§ **Zu erledigen**
1. Prüfen Sie, ob die Aussagen (a), (b) und (c) mit dem Text über Personenfahndung übereinstimmen, und geben Sie jeweils Ja oder Nein zusammen mit den entscheidenden Worten des Textes als wörtliches Zitat an. (a) Die erzählende Person empfiehlt, die früher benutzten Methoden selbst auszuprobieren. (b) Im Kapitel werden sechs Prinzipien der Personenfahndung vorgestellt. (c) Die frühere Karriere lässt sich in drei Wörtern zusammenfassen: Lügen gegen Bezahlung.
2. Bitte erweitern Sie den Text über Personenfahndung und schreiben Sie ihn im Anschluss an seinen letzten Satz weiter.

§ **Vorliegender Text**

◇ ◇ ◇ ◇ ◇

Einen Großteil meiner beruflichen Laufbahn habe ich mit dem Aufspüren von Zielpersonen verbracht. Um Informationen über sie zu bekommen, belog ich Telefongesellschaften und Banken, ja sogar Strafverfolgungsbehörden. Die meisten Methoden, die ich früher benutzte, sind heute streng verboten, ich empfehle Ihnen also nicht, sie auszuprobieren. Aber sie zu kennen lohnt in jedem Fall, denn wenn jemand ernsthaft hinter Ihnen her ist, wird er sich wahrscheinlich nicht darum scheren, ob er das Gesetz bricht. In diesem Kapitel werde ich Ihnen anhand von Geschichten aus meinem eigenen Leben sechs wichtige Prinzipien der Personenfahndung vorstellen.
Man kann meine ganze frühere Karriere in drei Wörtern zusammenfassen: Lügen gegen Bezahlung. Wenn mich jemand fragt, wie ich in dieses Metier gekommen bin, antworte ich immer: »So ziemlich überall sonst wäre ich nicht vermittelbar gewesen.« Das ist die Wahrheit. Als ich auf die Personenfahndung stieß, hatte ich meine Berufung gefunden. Erfolgreiche Personenfahnder besitzen die Fähigkeit, der Person am anderen Ende der Leitung alle möglichen Geschichten glaubhaft erscheinen zu lassen, um ihr die benötigten Informationen zu entlocken. Das war Eileens und mein Spezialgebiet.

◇ ◇ ◇ ◇ ◇

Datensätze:
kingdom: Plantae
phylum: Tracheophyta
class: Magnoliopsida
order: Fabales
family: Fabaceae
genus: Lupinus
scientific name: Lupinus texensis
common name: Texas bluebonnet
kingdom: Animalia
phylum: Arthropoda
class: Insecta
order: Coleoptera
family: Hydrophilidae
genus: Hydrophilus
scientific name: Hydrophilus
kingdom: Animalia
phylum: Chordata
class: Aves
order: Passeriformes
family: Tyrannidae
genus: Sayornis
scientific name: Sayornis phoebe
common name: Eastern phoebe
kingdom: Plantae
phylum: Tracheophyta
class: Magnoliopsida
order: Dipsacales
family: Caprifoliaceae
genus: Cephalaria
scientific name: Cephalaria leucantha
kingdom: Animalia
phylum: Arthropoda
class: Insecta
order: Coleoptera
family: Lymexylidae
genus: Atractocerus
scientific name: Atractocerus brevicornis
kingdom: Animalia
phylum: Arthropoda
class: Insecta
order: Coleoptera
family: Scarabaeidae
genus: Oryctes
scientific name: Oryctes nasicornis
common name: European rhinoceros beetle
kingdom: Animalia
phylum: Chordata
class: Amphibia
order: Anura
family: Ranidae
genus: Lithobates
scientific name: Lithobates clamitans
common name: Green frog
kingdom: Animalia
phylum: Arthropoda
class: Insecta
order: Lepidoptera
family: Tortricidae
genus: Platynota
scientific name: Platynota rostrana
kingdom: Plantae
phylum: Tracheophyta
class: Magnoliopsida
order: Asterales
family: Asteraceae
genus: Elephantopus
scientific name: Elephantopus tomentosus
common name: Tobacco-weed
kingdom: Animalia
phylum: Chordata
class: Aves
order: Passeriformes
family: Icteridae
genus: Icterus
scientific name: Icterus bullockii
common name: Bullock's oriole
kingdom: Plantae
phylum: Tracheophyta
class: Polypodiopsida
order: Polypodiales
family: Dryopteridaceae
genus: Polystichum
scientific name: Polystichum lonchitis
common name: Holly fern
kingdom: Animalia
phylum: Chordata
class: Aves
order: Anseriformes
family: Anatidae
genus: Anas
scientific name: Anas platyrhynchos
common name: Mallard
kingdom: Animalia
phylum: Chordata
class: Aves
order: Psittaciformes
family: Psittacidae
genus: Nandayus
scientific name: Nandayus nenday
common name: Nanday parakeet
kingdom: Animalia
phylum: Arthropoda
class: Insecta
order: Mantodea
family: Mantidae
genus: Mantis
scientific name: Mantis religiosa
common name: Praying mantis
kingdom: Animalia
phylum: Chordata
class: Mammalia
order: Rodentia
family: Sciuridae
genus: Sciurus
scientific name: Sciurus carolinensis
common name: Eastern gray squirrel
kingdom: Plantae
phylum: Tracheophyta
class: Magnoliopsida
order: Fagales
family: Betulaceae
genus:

◇ ◇ ◇ ◇ ◇

§ **Liste der Antworten**
1.
(a) Nein: „ich empfehle Ihnen also nicht, sie auszuprobieren“
(b) Ja: „sechs wichtige Prinzipien der Personenfahndung vorstellen“
(c) Ja: „Man kann meine ganze frühere Karriere in drei Wörtern zusammenfassen: Lügen gegen Bezahlung.“

2.
In meinen Zwanzigerjahren fing ich als Ladendetektiv an und bewies Talent bei der Überführung diebischer Verkäufer. Als mich die Arbeit zu langweilen begann, weil es kaum um etwas ging, schlug ich meinem Boss in der Detektei einen Deal vor: Wenn es mir gelänge, an die Liste seiner privaten Telefongespräche zu kommen, würde er mich dann vom Kaufhausdetektiv zum Personenfahnder befördern und mir ein Büro geben? Er lächelte und meinte, falls es mir gelänge, an seine privaten Telefondaten zu kommen, würde er mir nicht nur den gewünschten Job geben, sondern seinen bisherigen Personenfahnder entlassen.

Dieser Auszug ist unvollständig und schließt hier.